━━━ Records supplied ━━━

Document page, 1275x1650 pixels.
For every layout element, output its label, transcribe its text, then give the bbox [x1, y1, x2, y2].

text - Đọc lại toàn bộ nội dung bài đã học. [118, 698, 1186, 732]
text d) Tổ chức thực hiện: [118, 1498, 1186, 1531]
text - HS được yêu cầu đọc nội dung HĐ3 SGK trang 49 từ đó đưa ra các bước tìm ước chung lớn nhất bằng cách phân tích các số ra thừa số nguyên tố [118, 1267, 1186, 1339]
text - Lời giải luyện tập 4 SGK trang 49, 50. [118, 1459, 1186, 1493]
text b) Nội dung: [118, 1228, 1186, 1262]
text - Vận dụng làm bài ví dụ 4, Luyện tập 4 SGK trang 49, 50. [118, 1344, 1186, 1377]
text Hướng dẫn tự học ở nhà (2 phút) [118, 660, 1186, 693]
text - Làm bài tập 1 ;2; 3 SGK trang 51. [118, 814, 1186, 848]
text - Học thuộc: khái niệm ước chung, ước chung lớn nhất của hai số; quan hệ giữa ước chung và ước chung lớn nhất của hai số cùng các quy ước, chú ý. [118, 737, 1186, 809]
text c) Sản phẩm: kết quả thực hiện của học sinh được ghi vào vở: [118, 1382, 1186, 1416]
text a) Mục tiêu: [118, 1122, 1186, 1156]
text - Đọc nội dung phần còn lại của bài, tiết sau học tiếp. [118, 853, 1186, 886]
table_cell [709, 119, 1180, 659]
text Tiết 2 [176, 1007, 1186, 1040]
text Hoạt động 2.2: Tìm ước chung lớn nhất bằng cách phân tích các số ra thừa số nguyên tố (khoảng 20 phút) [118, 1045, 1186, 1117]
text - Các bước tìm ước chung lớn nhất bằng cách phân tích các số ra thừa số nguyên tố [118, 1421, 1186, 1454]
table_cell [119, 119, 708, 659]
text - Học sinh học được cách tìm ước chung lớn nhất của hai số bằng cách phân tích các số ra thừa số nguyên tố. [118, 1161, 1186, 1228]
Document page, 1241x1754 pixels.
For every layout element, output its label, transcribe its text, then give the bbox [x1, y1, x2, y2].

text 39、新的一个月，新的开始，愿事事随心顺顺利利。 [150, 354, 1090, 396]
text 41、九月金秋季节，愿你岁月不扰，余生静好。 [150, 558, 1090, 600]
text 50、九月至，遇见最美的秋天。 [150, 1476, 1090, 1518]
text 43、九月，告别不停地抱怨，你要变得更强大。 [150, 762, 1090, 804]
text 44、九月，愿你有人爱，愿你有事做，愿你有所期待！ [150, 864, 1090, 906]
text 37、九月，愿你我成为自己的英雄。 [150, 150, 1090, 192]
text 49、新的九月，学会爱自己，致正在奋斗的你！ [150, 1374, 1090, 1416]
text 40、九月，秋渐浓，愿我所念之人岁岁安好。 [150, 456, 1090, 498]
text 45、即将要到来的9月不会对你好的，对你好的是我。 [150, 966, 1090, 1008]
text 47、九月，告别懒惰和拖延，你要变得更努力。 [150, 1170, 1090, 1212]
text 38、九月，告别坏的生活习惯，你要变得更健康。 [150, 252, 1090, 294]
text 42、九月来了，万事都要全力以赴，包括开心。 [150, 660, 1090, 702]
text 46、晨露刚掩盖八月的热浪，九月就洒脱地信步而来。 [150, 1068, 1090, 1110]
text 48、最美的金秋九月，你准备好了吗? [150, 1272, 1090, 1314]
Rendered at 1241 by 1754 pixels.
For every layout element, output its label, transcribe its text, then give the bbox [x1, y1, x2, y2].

━━━

» **Assignment**
Lines with "page": find them in the data and copy each one.

» **Written answer**
Document page, 1275x1650 pixels.
Document page, 1241x1754 pixels.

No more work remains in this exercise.